Он не может ответить. Они никогда не отвечают, эти «мудрые» парни.
Рабби Дэвидсон, живущий вверх по улице, по другую сторону моста, претендует на то, что лучше разбирается в религии и в мире, чем я. Он никогда не знал искушений и ужасов диких стран, роскошных удовольствий и запретных пыток Востока. А я знаю Восток. Я лично изведал все тайны мира, породившего наш общий Завет. Если я и не понимаю ничего другого, то религию я понимаю хорошо. Дэвидсон знает, что я уважаю его положение и его веру, но я всегда побеждаю его, подыскивая примеры из Талмуда или из апокрифов. Он говорит мне: «Полагаю, вы живете на свете с самого начала времен, полковник Пятницкий».
— Нет, — отвечаю ему я. — Я родился тогда, когда родился Христос.
Он распознает символы и словесные игры, но только на довольно примитивном уровне тех англичан, которые дали миру Браунинга и затем отказались понять его. Он известен сегодня благодаря своим мимолетным причудам, огнестрельному оружию, что носит его имя, и некоторым стихам, написанным для детей и старых друзей[334]. И, конечно, благодаря его давней вражде с Джоном Гилгудом, звездой кинематографа, — об этом недавно передавали по телевидению. Когда я спросил миссис Корнелиус, почему она плачет, она ответила, что ей жаль собаку. Я только что вышел из туалета и не понял ее. «Флаш, — сказала она. — Флаш!»[335]

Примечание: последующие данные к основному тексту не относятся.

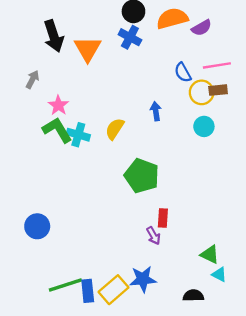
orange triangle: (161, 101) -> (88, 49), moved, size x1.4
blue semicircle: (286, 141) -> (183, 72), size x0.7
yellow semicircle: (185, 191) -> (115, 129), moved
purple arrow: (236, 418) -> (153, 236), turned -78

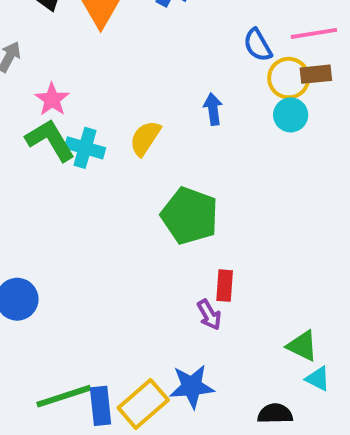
cyan circle: (204, 126) -> (291, 115), moved

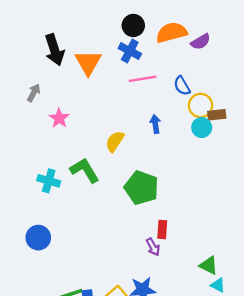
pink line: (314, 33) -> (143, 79), moved
brown rectangle: (316, 74) -> (217, 115), moved
green L-shape: (50, 140) -> (85, 170), moved
cyan cross: (85, 148) -> (49, 181), moved

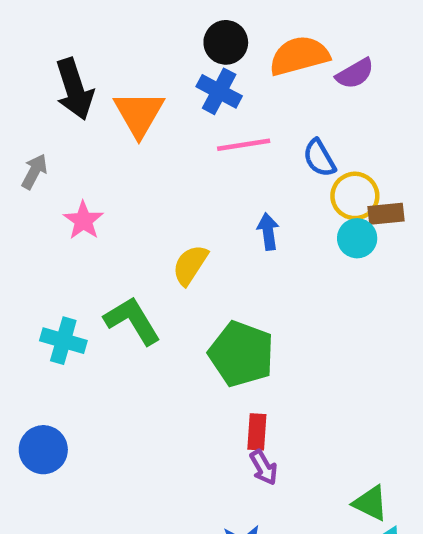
red rectangle: (162, 229) -> (257, 432), moved

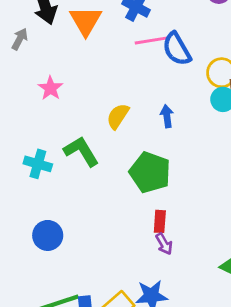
blue semicircle: (319, 158) -> (177, 49), moved, size x1.4
gray arrow: (34, 171) -> (20, 39), moved
blue arrow: (268, 232) -> (167, 116), moved
blue circle: (43, 450) -> (48, 235), moved

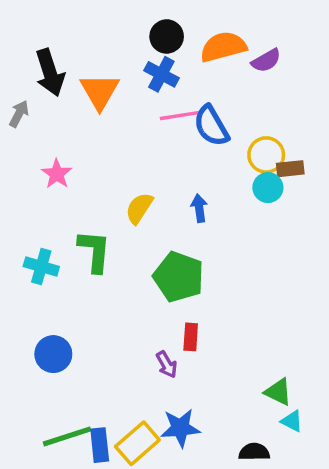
green L-shape: (81, 151) -> (95, 251), turned 36
purple arrow: (164, 244) -> (167, 364), moved

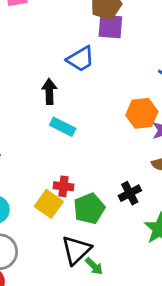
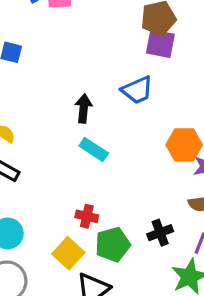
blue trapezoid: (81, 59) -> (137, 90), moved
yellow square: (49, 204) -> (68, 253), moved

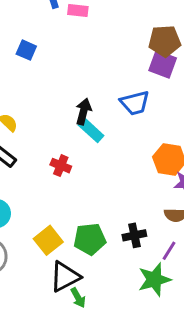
cyan rectangle: (94, 149) -> (91, 130), moved
red cross: (87, 216) -> (61, 166), moved

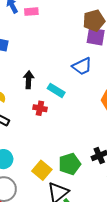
black arrow: (83, 112) -> (29, 80), moved
red cross: (61, 166) -> (40, 108), moved

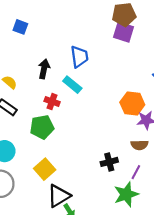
blue trapezoid: (82, 66) -> (79, 57), moved, turned -80
green pentagon: (70, 164) -> (42, 127), moved

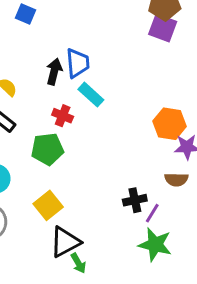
blue trapezoid: (79, 57) -> (78, 63), moved
purple line: (136, 172) -> (152, 213), moved
green star: (126, 194) -> (155, 245), turned 30

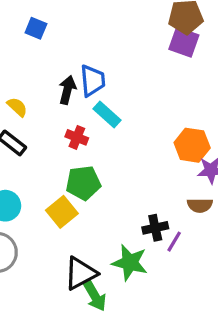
green pentagon: (47, 149) -> (83, 183), moved
yellow square: (48, 205) -> (62, 212), moved
green star: (155, 245) -> (130, 263), moved
green arrow: (78, 263) -> (95, 296), size x1.4

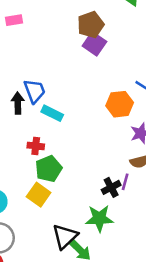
purple square: (184, 42) -> (94, 44), turned 30
red cross: (77, 137) -> (36, 146), moved
orange hexagon: (192, 145) -> (120, 104), moved
purple line: (174, 242) -> (125, 182), moved

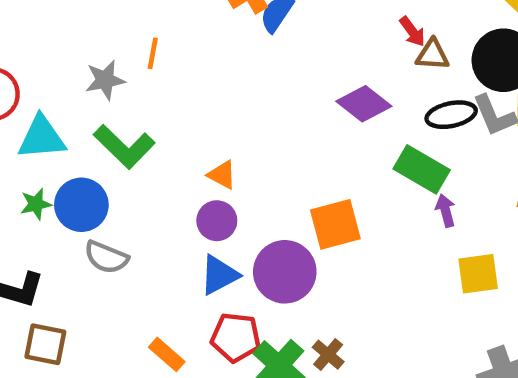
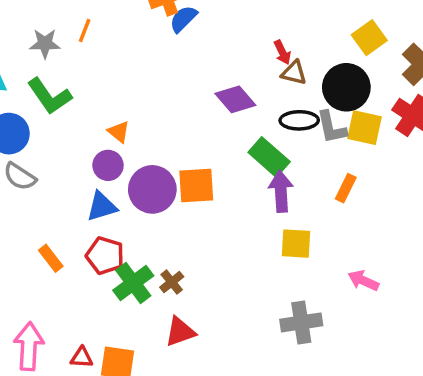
purple arrow: (446, 211) -> (281, 191), size x1.6
purple circle: (285, 272) -> (152, 189), moved

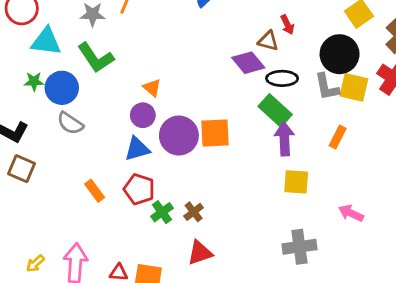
brown triangle: (294, 73) -> (268, 41), moved
black ellipse: (299, 120) -> (282, 78), moved
green cross: (133, 283) -> (162, 212), size x0.7

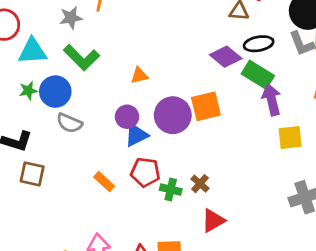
purple diamond: (248, 63) -> (226, 57), moved
orange triangle: (152, 88) -> (139, 75), turned -42
purple circle: (143, 115) -> (127, 117), moved
green cross: (162, 212) -> (171, 189), turned -30

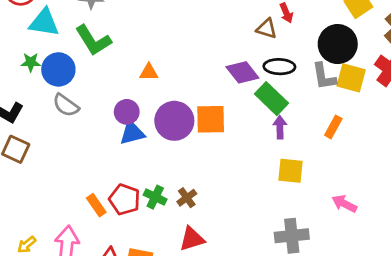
purple arrow: (272, 100) -> (280, 127), size x0.7
red pentagon: (145, 172) -> (125, 199), moved
orange rectangle: (104, 182) -> (96, 205), moved

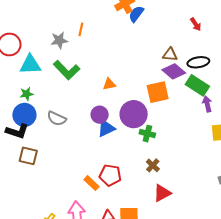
brown triangle: (267, 29) -> (170, 55), moved
blue circle: (58, 69) -> (24, 115), moved
orange square: (211, 119) -> (158, 92), moved
green cross: (155, 197) -> (147, 134), moved

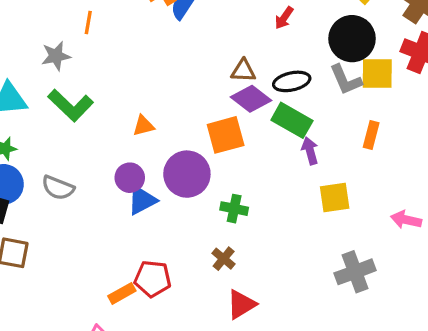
red arrow: (196, 24) -> (284, 18), turned 72
orange line: (81, 29) -> (88, 22), moved
green cross: (147, 134) -> (234, 209), moved
orange rectangle: (92, 183) -> (122, 293), turned -70

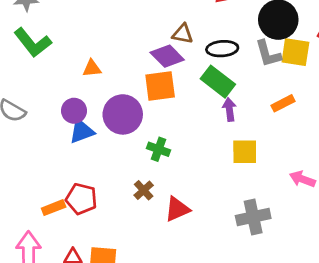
purple diamond: (251, 99) -> (167, 56), moved
orange rectangle: (371, 135) -> (283, 103), turned 40
red triangle: (241, 304) -> (177, 209), moved

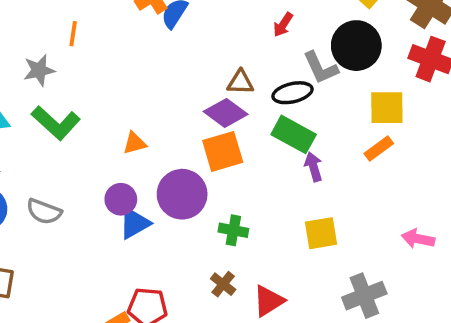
yellow square: (295, 52) -> (387, 108), moved
gray L-shape: (268, 54) -> (321, 68), moved
yellow square: (245, 152) -> (321, 233), moved

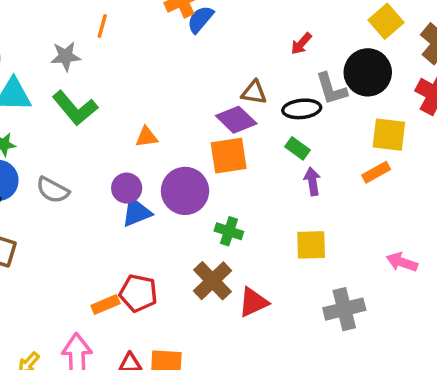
green rectangle: (294, 134) -> (298, 148), size x0.6
brown cross: (223, 284) -> (213, 281), size x1.6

И вправду, я стал по этой части немного рассеянным. Недавние впечатления иногда затуманиваются, но я могу вспомнить запах огромных полей мяты, окружавших стены Феса, как осадная армия, могу вспомнить Александрию, где мяту добавляли в напитки и казалось, что душистый воздух льется в легкие, возвращая старикам молодость. Кто теперь знает, на что похожа настоящая мята? Ароматизированные конверты, уборка туалетов, зубная паста и кремы для секса — вот во что ее превращают! Мы в свое время обходились вазелином, а единственный аромат был ароматом нефти! Лоцман доставил нас в переполненную Александрию, и даже в море я чувствовал дуновение опьяняющего бриза подлинной Африки, долетавшего со стороны Нила. Тем прохладным средиземноморским утром, когда со срывавшимся с губ паром от дыхания мы поднялись на палубу и обнаружили, что туман еще не совсем растаял, я воображал, что буду наслаждаться зрелищем греческого и римского великолепия, возносящегося над турецкими и арабскими постройками. Капитан Квелч, несмотря на свою настойчивость, не смог убедить меня, что в Александрии царит беспросветная серость.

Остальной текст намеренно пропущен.